あなたは私のオランジェットの片割れ

 それに、こんな大掛かりなCMなんて制作した事がない小さな会社の依頼。上手く伝達出来ていなくて、行き違いが起こってしまったのかもしれない。

 でもどうするんだろう? 絵コンテだと、彼が楽しそうにお菓子を作るシーンが主軸になっているみたいだった。それを簡単には変えられないだろう。

 会社の人もスタッフたちも、それで揉めているようだった。

「……ねえ、くずあんは自社の製品使ってお菓子作った事ある?」

「それはもちろん、あるけど……」

 一応、自分の会社で出しているお菓子キットは、自分で買い集めてひと通り作った。それに新商品が出ると毎回それも杏は作っていた。

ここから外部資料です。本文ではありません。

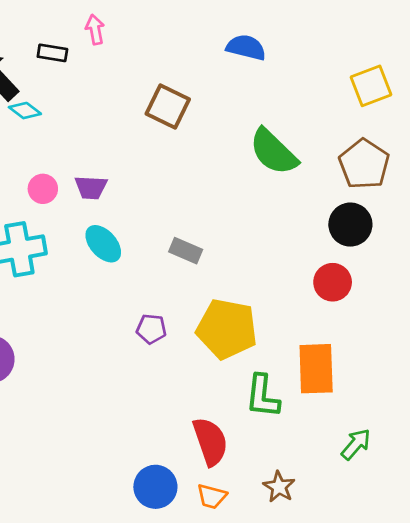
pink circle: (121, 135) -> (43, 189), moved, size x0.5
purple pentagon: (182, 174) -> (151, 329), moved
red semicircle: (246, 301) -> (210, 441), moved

 いつも作るお菓子はレシピ本見たりして一から作るけれど。自社のキットは、初心者でも簡単に出来るように作られている。材料だって全部計ったものが入っていて、至れり尽くせりだ。

「よし、分かった!」

「……? 何が?」

 斗馬は杏の問いかけには答えずに、スタッフたちが頭を突き合わせているキッチンセットの方へ行ってしまった。

 斗馬が話し合いをしているスタッフたちの中へ入っていって少しすると、輪の中にいた課長が杏を呼んだ。そして――

「葛原さん、お菓子作りの腕を見込んでお願いしたい。東雲さんの代わりにお菓子を作ってくれないだろうか」

「えっ?! なにそれ?!」

 思わず、素の声が出てしまった。それくらい驚いたのだ。

 課長の説明だと、杏がキットを使って作り、その要所要所で蒼士と入れ替わって撮影、ということらしい。チラリと手は映るかもしれないが、杏自体を映すことはしないという。そうすれば、CMの変更を最小限にすることが出来るということらしい。

 業務命令と言われてしまうと、杏に断る事は出来なかった。

 この状況を作ったのは、さっきおかしな質問をしていった斗馬だと杏には分かっていた。きっとスタッフたちに調子のいいことを吹き込んだんだろう。

 でも悪びれる様子もなく、目が合うと手なんて振っているので、杏はため息をこぼしながら肩を落とした。